Nicholas: I was traveling on Sunday and surprised to see Amtrak had pre-emptively canceled most trains between Boston and New York. Is this just an extension of pandemic-era malaise leading Amtrak to say “let’s just not do it?” Is there a technical reason they can’t run the trains in the snow? This probably sounds like a dumb question, but I’m curious what the actual limitations are and chatgpt is not giving satisfactory answers. The MBTA was still operating on a normal schedule between Boston and Providence and Southern RI. As far as I can tell, so was Metro North between New Haven and New York.
Very large volumes of snow can prevent trains from operating, but, generally speaking, heavy rail is one of the modes of transportation that is most resilient to snow, as seen in the continued operation of Boston’s M.B.T.A. commuter rail. Here in D.C., the metro system has been running even as almost everything else in the area is paralyzed.
My understanding is that Amtrak behaves more conservatively than a commuter railroad with this kind of thing because the potential failure mode of an intercity train getting stuck in a remote location is a lot worse.

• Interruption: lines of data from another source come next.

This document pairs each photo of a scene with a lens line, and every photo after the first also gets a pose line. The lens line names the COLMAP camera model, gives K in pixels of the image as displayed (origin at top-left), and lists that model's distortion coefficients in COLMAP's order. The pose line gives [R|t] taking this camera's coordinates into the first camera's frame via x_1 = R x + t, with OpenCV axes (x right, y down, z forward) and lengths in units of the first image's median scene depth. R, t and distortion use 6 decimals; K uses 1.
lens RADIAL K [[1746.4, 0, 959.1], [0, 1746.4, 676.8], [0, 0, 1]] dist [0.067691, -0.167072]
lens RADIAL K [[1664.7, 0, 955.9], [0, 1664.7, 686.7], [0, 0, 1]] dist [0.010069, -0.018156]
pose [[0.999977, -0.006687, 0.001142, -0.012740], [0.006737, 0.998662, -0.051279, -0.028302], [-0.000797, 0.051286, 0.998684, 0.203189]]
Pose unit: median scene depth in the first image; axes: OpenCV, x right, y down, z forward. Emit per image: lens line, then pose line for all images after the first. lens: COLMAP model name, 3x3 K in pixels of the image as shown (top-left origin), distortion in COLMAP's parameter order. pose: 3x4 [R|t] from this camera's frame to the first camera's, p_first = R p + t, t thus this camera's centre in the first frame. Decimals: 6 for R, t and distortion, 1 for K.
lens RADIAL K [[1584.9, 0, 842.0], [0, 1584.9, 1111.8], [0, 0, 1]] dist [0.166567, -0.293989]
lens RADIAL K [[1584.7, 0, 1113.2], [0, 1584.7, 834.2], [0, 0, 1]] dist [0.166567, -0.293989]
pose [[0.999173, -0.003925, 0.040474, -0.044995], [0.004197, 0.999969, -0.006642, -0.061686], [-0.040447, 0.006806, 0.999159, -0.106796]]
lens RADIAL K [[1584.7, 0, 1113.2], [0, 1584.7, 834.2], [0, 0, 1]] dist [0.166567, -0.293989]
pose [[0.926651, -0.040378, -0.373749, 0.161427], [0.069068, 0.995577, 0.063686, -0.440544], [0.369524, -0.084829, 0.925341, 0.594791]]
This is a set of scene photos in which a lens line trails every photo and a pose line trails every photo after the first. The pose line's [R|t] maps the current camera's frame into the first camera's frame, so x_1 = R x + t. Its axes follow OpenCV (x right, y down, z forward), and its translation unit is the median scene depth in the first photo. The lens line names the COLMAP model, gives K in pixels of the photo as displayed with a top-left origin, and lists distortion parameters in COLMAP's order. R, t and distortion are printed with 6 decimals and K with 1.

If you start running the trains and the snow is worse than expected and then you end up with a train full of people stuck outside of Elkton, Md., you have a big problem on your hands. Shorter-range services have an easier time getting everyone to a station in case of emergency. Is that a good reason in overall cost-benefit terms? I don’t really know. But unlike some stuff Amtrak does, it doesn’t strike me as unreasonable on its face.
Connecticut YIMBY: Would a mandatory federal e-verify law reduce/deter illegal immigration without requiring the kind of brutal internal immigration enforcement that there is such a strong backlash towards?
Adopting that seems like the easiest path for Democrats to enact our “abolish ICE” dreams without a surge in migration that causes a backlash. But a few states, like Arizona, already do have mandatory e-verify, and it seems like they still have a substantial amount of illegal immigrants. So would mandatory e-verify actually work?
Universal mandatory E-Verify policies are in place in many states (among conservative states, notable exceptions are Texas, West Virginia, and Ohio), and I don’t believe this has caused the undocumented population to migrate en masse to the states with weaker laws.
The biggest weakness of E-Verify, as I understand it, is that the system basically confirms that the identifying documents a worker presents represent the identity of an authorized worker. It does not confirm that the person presenting the documents is in fact the person who the documents say they are. I wrote about this when covering the bogus Trump/Musk theory that Social Security is paying out benefits to dead people. The actual situation is not that people fraudulently use Social Security numbers to collect benefits (you’d get caught if you tried this), it’s that they fraudulently use Social Security numbers that aren’t theirs to work and pay taxes.
The other thing is that there are a dozen ways to work under the table.
A classic one is cleaning houses or doing some type of gardening work for cash wages. A more modern example is that a lawful resident signs up to do DoorDash deliveries or drive an Uber or another gig-economy task, but then the work is actually done by someone else, and that person splits the earnings with the account holder of record.
What’s more, especially if you think about this in a small business context, the fact is that no matter how “mandatory” you make E-Verify, it’s hard to enforce this. Let’s say I’m running a restaurant in Florida. My brother-in-law says his cousin who’s here from Venezuela without papers needs a job. I hire him to wash dishes and sweep up and pay him a modest wage in cash. Who’s going to stop me? I can’t claim him as an employee on my tax documents, but then again I can probably get a great deal on his pay.
The issue with all of these things is that E-Verify or no E-Verify, we’re talking about mutually beneficial transactions between private parties. It’s challenging to enforce laws against something like that in all kinds of contexts.
Which is not to say that legality makes no difference.